SAITTA - «I timori relativi alla cancellazione dell'ambulanza medicalizzata del 118 a Trino sono prive di fondamento» ha sottolineato l'assessore regionale. «Probabilmente - ha aggiunto - la notizia fa riferimento a un progetto del 2008 (allora l'assessore era Paolo Monferino) che, nell'ambito della rimodulazione del servizio con introduzione delle auto mediche, prevedeva che Trino avesse un'ambulanza con infermiere». Ciò che più conta e tranquillizzerà i trinese è sapere che «con l'introduzione della copertura dei servizi secondari tra le varie strutture sanitarie, il mezzo di Trino manterrà la configurazione attuale, con copertura di 12 ore del servizio con équipe completa 7 giorni su 7 e non si ipotizza quindi di alcun declassamento».

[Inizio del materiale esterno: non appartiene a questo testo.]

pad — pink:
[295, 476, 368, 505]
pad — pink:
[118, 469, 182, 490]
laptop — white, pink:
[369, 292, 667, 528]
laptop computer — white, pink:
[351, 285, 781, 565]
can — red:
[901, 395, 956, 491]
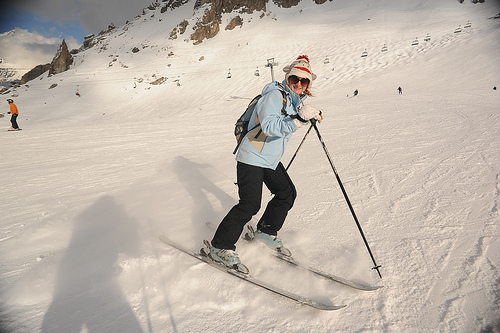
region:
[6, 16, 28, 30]
this is the sky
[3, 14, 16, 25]
the sky is blue in color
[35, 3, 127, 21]
the sky has clouds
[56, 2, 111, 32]
the clouds are grey in color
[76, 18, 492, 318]
this is a mountain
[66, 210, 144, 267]
the ground is full of snow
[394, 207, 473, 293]
the snow is white in color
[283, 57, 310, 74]
this is a cap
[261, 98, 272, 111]
the jacket is blue in color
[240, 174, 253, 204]
the trouser is black in color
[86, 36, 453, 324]
a woman on hill covered with snow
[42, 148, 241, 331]
two shadows cast on the snow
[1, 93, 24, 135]
person wearing an orange top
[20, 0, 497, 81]
a mountain covered with snow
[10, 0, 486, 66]
a rocky mountain covered with snow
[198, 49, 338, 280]
woman wears blue jacket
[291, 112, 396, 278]
two black snow poles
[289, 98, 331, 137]
white snow gloves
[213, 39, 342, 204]
woman carry a backpack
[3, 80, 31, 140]
person ski on the hill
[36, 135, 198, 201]
snow on the mountain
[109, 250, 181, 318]
tracks in the snow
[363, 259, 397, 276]
edge of ski pole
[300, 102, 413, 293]
ski pole in woman's hand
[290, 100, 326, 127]
woman wearing white gloves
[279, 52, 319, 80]
white and red wool cap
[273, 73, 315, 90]
sun glasses on woman's face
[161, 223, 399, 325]
skis on woman's feet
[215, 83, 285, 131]
back pack on woman's back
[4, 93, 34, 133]
man skiing on snow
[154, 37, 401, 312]
A man holding ski poles.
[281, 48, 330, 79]
A fuzzy hat on a person's head.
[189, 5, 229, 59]
A section of snow-less hillside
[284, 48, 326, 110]
a person in glasses.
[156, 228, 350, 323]
a right ski.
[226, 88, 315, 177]
a blue jacket on a girl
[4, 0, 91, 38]
a section of blue sky.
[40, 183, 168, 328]
a shadow in the snow.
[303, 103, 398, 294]
a ski pole in the snow.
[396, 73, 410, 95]
a tree on a snow covered slope ?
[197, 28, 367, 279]
this is a man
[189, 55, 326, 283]
the man is skiing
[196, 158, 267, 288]
the foot of a man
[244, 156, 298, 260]
the foot of a man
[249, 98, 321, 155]
the hand of a man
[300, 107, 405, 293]
this is a ski pole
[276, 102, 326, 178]
this is a ski pole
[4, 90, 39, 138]
this is a man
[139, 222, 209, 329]
this is snow in the ground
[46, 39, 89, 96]
this is a rock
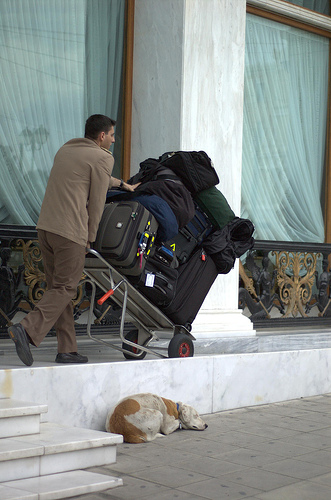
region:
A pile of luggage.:
[91, 150, 255, 332]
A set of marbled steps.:
[0, 396, 123, 498]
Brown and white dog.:
[106, 393, 209, 443]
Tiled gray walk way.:
[67, 393, 329, 498]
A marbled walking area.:
[0, 332, 330, 432]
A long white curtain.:
[238, 11, 329, 243]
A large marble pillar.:
[127, 0, 244, 218]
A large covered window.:
[0, 0, 129, 227]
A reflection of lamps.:
[15, 123, 51, 175]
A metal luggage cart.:
[79, 248, 195, 358]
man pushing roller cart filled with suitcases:
[3, 91, 262, 371]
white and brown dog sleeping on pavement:
[76, 376, 221, 451]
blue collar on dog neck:
[169, 399, 186, 432]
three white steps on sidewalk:
[0, 370, 130, 497]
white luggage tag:
[140, 267, 158, 291]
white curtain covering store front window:
[238, 7, 329, 248]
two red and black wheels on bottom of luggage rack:
[111, 323, 199, 365]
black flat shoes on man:
[3, 315, 93, 364]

DATI - L'assessore coglie l'occasione per segnalare alcuni dati sull'utilizzo delle ambulanze. «Attualmente sono presenti due ambulanze medicalizzate, una a Trino (provincia di Vercelli gestita da Alessandria) e l'altra a Moncalvo (provincia di Asti) distanti 20 km l'una dall'altra. Entrambe a tutt'oggi sono decisamente sottoutilizzate». Il mezzo di Trino ha una percentuale di utilizzo dello 0,88 % (349 interventi anno 2014, meno di un intervento al giorno). Il mezzo di Moncalvo, invece, registra 521 interventi anno e una percentuale di utilizzo dell'1,4% al giorno. «La media regionale delle medicalizzate di provincia - conclude -, escludendo quelle delle aree metropolitane molto più elevate, si attesta su valori almeno doppi pari al 3,6 %».